The object of this project is to give the student a deep, experiential understanding of game-theoretic regret-based algorithms through explanation, implementation examples, and implementation exercises
Students must be mathematically literate and able to comprehend complex code and pseudocode. Students must also have advanced programming skills and be familiar with Java syntax and semantics. Students who program in C++ should be able to follow most of the Java examples.
While not required, students with no prior exposure to game theory may wish to pair these materials with a brief primer on game theory online or in print (e.g. Leyton-Brown and Shoham's "Essentials of Game Theory", Morgan & Claypool, 2008).
Students are encouraged to play the games described in the materials to have a better appreciation of the decisions and a greater likelihood of discerning erroneous policy output.
The projects are described in the file cfr.pdf. You will need the free Adobe Acrobat Reader to view this file.
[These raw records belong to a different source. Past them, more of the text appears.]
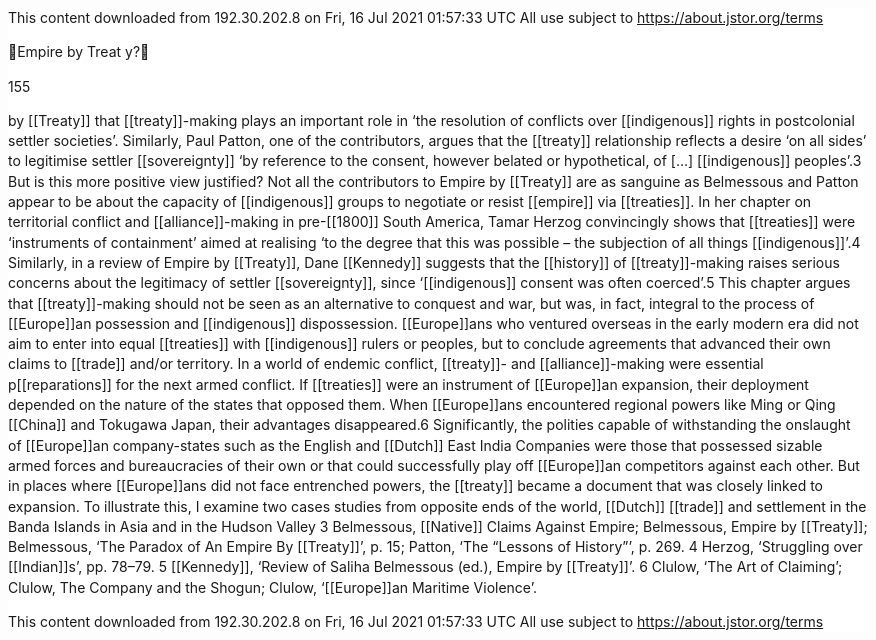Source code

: This content downloaded from
192.30.202.8 on Fri, 16 Jul 2021 01:57:33 UTC
All use subject to https://about.jstor.org/terms

Empire by Treat y?

155

by [[Treaty]] that [[treaty]]-making plays an important role in ‘the resolution of
conflicts over [[indigenous]] rights in postcolonial settler societies’. Similarly,
Paul Patton, one of the contributors, argues that the [[treaty]] relationship
reflects a desire ‘on all sides’ to legitimise settler [[sovereignty]] ‘by reference to
the consent, however belated or hypothetical, of […] [[indigenous]] peoples’.3
But is this more positive view justified? Not all the contributors to Empire
by [[Treaty]] are as sanguine as Belmessous and Patton appear to be about the
capacity of [[indigenous]] groups to negotiate or resist [[empire]] via [[treaties]]. In
her chapter on territorial conflict and [[alliance]]-making in pre-[[1800]] South
America, Tamar Herzog convincingly shows that [[treaties]] were ‘instruments
of containment’ aimed at realising ‘to the degree that this was possible – the
subjection of all things [[indigenous]]’.4 Similarly, in a review of Empire by [[Treaty]],
Dane [[Kennedy]] suggests that the [[history]] of [[treaty]]-making raises serious
concerns about the legitimacy of settler [[sovereignty]], since ‘[[indigenous]]
consent was often coerced’.5
This chapter argues that [[treaty]]-making should not be seen as an alternative to conquest and war, but was, in fact, integral to the process of [[Europe]]an
possession and [[indigenous]] dispossession. [[Europe]]ans who ventured overseas
in the early modern era did not aim to enter into equal [[treaties]] with [[indigenous]] rulers or peoples, but to conclude agreements that advanced their own
claims to [[trade]] and/or territory. In a world of endemic conflict, [[treaty]]- and
[[alliance]]-making were essential p[[reparations]] for the next armed conflict.
If [[treaties]] were an instrument of [[Europe]]an expansion, their deployment
depended on the nature of the states that opposed them. When [[Europe]]ans
encountered regional powers like Ming or Qing [[China]] and Tokugawa Japan,
their advantages disappeared.6 Significantly, the polities capable of withstanding the onslaught of [[Europe]]an company-states such as the English
and [[Dutch]] East India Companies were those that possessed sizable armed
forces and bureaucracies of their own or that could successfully play off
[[Europe]]an competitors against each other.
But in places where [[Europe]]ans did not face entrenched powers, the [[treaty]]
became a document that was closely linked to expansion. To illustrate
this, I examine two cases studies from opposite ends of the world, [[Dutch]]
[[trade]] and settlement in the Banda Islands in Asia and in the Hudson Valley
3 Belmessous, [[Native]] Claims Against Empire; Belmessous, Empire by [[Treaty]]; Belmessous, ‘The
Paradox of An Empire By [[Treaty]]’, p. 15; Patton, ‘The “Lessons of History”’, p. 269.
4 Herzog, ‘Struggling over [[Indian]]s’, pp. 78–79.
5 [[Kennedy]], ‘Review of Saliha Belmessous (ed.), Empire by [[Treaty]]’.
6 Clulow, ‘The Art of Claiming’; Clulow, The Company and the Shogun; Clulow, ‘[[Europe]]an
Maritime Violence’.

This content downloaded from
192.30.202.8 on Fri, 16 Jul 2021 01:57:33 UTC
All use subject to https://about.jstor.org/terms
Example code described in each project is available here:
This code was generated from the same source file that generated cfr.pdf using the literate programming tool noweb.
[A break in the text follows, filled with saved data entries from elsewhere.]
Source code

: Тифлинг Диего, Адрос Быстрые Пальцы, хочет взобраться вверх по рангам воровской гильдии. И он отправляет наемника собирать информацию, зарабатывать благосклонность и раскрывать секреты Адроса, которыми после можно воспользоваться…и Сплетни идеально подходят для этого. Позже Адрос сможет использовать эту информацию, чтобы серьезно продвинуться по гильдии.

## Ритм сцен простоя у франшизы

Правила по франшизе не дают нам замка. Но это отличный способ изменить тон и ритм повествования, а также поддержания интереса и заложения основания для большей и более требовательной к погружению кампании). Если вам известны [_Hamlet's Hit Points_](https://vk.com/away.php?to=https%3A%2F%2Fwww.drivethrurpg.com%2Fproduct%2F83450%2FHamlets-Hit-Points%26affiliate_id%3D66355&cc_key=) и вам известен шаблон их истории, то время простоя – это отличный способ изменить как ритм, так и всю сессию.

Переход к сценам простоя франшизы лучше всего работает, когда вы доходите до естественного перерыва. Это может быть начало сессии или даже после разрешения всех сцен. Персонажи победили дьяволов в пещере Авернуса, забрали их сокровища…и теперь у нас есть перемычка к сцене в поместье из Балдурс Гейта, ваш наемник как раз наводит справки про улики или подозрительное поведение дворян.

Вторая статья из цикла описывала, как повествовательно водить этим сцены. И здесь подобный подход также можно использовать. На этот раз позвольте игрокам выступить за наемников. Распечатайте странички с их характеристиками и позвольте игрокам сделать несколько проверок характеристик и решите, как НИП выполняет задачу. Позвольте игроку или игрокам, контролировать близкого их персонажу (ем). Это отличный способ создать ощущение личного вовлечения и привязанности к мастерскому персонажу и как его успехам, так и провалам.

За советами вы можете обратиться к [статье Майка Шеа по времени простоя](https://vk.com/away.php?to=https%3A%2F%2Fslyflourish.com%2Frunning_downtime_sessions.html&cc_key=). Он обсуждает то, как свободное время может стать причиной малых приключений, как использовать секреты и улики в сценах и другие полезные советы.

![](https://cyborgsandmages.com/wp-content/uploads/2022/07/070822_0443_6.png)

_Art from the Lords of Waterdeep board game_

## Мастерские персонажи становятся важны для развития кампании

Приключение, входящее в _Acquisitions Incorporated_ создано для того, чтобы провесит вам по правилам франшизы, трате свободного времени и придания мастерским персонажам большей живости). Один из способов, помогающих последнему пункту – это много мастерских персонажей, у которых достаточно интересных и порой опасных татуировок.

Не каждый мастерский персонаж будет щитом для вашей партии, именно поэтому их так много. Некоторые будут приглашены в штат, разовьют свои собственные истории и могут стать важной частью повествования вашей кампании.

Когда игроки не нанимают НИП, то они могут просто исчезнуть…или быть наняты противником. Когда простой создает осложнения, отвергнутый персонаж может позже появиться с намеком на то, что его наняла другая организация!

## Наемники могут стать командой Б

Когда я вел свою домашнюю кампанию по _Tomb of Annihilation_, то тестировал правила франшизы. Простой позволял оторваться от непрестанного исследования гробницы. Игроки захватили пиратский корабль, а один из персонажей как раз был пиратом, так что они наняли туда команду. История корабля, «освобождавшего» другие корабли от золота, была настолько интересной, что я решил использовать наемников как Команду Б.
Students seeking more extended challenges will also find descriptions of related advanced projects in the last section of the document.
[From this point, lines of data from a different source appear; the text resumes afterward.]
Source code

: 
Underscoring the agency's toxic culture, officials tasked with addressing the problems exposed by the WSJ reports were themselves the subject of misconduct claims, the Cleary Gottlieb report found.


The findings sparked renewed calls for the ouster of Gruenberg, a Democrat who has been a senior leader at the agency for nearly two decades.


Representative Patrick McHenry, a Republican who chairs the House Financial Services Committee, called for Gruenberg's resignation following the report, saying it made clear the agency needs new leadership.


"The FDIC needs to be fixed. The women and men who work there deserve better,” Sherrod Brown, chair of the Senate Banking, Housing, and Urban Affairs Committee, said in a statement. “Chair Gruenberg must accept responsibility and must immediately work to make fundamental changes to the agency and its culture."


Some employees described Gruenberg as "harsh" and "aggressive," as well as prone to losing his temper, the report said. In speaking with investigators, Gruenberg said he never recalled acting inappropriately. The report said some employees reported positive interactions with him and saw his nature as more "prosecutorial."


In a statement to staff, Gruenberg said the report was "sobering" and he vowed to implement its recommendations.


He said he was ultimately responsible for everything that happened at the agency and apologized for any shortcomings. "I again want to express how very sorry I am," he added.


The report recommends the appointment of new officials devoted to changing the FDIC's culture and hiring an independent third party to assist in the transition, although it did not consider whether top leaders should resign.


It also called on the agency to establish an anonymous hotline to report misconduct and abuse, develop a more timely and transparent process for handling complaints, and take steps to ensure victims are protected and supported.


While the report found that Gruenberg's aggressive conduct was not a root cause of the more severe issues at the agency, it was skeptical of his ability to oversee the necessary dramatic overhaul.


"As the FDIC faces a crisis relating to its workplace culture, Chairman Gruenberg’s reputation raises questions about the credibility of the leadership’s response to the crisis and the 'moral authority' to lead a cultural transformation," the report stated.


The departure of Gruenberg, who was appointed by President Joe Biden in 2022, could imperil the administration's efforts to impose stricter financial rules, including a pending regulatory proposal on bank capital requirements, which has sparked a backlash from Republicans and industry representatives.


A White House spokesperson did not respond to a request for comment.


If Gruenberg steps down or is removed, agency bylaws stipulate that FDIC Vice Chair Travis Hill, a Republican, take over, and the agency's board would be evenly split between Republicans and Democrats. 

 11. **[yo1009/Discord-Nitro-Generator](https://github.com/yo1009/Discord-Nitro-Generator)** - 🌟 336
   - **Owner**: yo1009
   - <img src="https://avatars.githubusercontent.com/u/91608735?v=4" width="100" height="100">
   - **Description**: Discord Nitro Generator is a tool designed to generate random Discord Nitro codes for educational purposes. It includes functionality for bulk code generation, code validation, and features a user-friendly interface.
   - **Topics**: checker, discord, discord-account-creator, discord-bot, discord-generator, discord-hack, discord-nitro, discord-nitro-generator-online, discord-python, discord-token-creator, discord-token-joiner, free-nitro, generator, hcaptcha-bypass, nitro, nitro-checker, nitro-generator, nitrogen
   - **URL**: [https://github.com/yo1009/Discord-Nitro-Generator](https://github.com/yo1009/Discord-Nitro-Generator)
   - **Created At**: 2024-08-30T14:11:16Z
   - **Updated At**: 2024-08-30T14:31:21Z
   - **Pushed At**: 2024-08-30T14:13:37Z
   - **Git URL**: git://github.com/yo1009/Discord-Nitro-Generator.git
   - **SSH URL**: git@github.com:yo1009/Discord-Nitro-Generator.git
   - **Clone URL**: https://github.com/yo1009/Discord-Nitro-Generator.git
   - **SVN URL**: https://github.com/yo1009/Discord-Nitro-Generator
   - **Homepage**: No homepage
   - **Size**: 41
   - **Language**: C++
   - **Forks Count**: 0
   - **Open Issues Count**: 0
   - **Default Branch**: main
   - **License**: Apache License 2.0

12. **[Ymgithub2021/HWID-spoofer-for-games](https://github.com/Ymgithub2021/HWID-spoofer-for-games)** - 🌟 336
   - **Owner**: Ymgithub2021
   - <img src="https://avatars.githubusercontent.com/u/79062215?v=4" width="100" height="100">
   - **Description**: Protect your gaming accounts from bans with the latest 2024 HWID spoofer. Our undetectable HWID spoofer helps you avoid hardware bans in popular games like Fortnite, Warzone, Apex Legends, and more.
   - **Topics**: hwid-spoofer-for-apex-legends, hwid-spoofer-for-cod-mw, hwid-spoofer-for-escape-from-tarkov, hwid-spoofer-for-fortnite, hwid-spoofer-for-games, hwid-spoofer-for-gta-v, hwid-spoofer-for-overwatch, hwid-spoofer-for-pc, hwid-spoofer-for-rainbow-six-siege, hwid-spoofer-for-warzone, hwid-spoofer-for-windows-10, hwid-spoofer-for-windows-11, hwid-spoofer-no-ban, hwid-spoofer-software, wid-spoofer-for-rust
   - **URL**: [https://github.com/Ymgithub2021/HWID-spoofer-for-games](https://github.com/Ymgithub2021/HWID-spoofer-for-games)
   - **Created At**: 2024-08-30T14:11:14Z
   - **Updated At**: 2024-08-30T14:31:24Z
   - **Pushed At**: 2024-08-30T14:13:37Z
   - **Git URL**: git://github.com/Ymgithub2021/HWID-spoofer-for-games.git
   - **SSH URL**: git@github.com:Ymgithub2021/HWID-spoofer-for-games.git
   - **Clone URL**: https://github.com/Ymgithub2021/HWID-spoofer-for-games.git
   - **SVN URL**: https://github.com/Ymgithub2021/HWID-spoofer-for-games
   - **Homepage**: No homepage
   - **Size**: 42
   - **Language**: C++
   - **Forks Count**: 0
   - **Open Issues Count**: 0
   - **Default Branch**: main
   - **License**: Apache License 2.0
Here is a sample syllabus used in (course omitted for review)
4/3: Essentials of Game Theory, Ch. 1, 2, Definition 3.2.1, Section 3.5;
Handout: "Introduction to Counterfactual Regret Minimization", Sections 1-2;
[Optional: S. Hart, A. Mas-Colell. A
Simple Adaptive Procedure Leading to Correlated Equilibrium. Sections 2-3;
H. Kuhn. Simplified Two-Person Poker.]
4/5: Handout: "Introduction to Counterfactual Regret Minimization", Section 3; T. Neller, S. Hnath. Approximating Optimal Dudo Play with Fixed-Strategy Iteration Counterfactual Regret Minimization, through Section 2 [Optional: M. Zinkevich et al. Regret Minimization in Games with Incomplete Information.]
4/10: Handout: "Introduction to Counterfactual Regret Minimization", Section 4; T. Neller, S. Hnath. Approximating Optimal Dudo Play with Fixed-Strategy Iteration Counterfactual Regret Minimization, remaining sections.
4/12: Handout "Introduction to Counterfactual Regret Minimization", Section 5
4/17: Handout "Introduction to Counterfactual Regret Minimization", Section 6
1. Regret - Rock-Paper-Scissors (Thursday 4/5): Read Section 1 of CFR
handout in order to learn about game theoretic definitions, regret, regret
matching and minimization.
Using the Rock-Paper-Scissors worked example of one-sided regret-matching, complete
the two-sided regret-matching RPS Equilibrium, exercise 2.5.
2. Counter Factual Regret Minimization (CFR) - 1-die-versus-1-die Dudo (Thursday 4/12): Read Section 2 of CFR handout in order to learn about CFR. Using the Kuhn Poker worked example as a model, complete the 1-die-versus-1-die Dudo exercise of subsection 2.5
3. Error modeling (Thursday 4/19): - Read sections 3-5 of CFR handout in order to learn about cleaning results, FSICFR, and epsilon error. Modify the Liar Die FSICFR worked example of subsection 4.3 so as to have clean results that maximally exploit potential opponent errors.
This work is partially funded by the Netherlands Organisation for Scientific Research (NWO) in the framework of the project Go4Nature, grant number 612.000.938.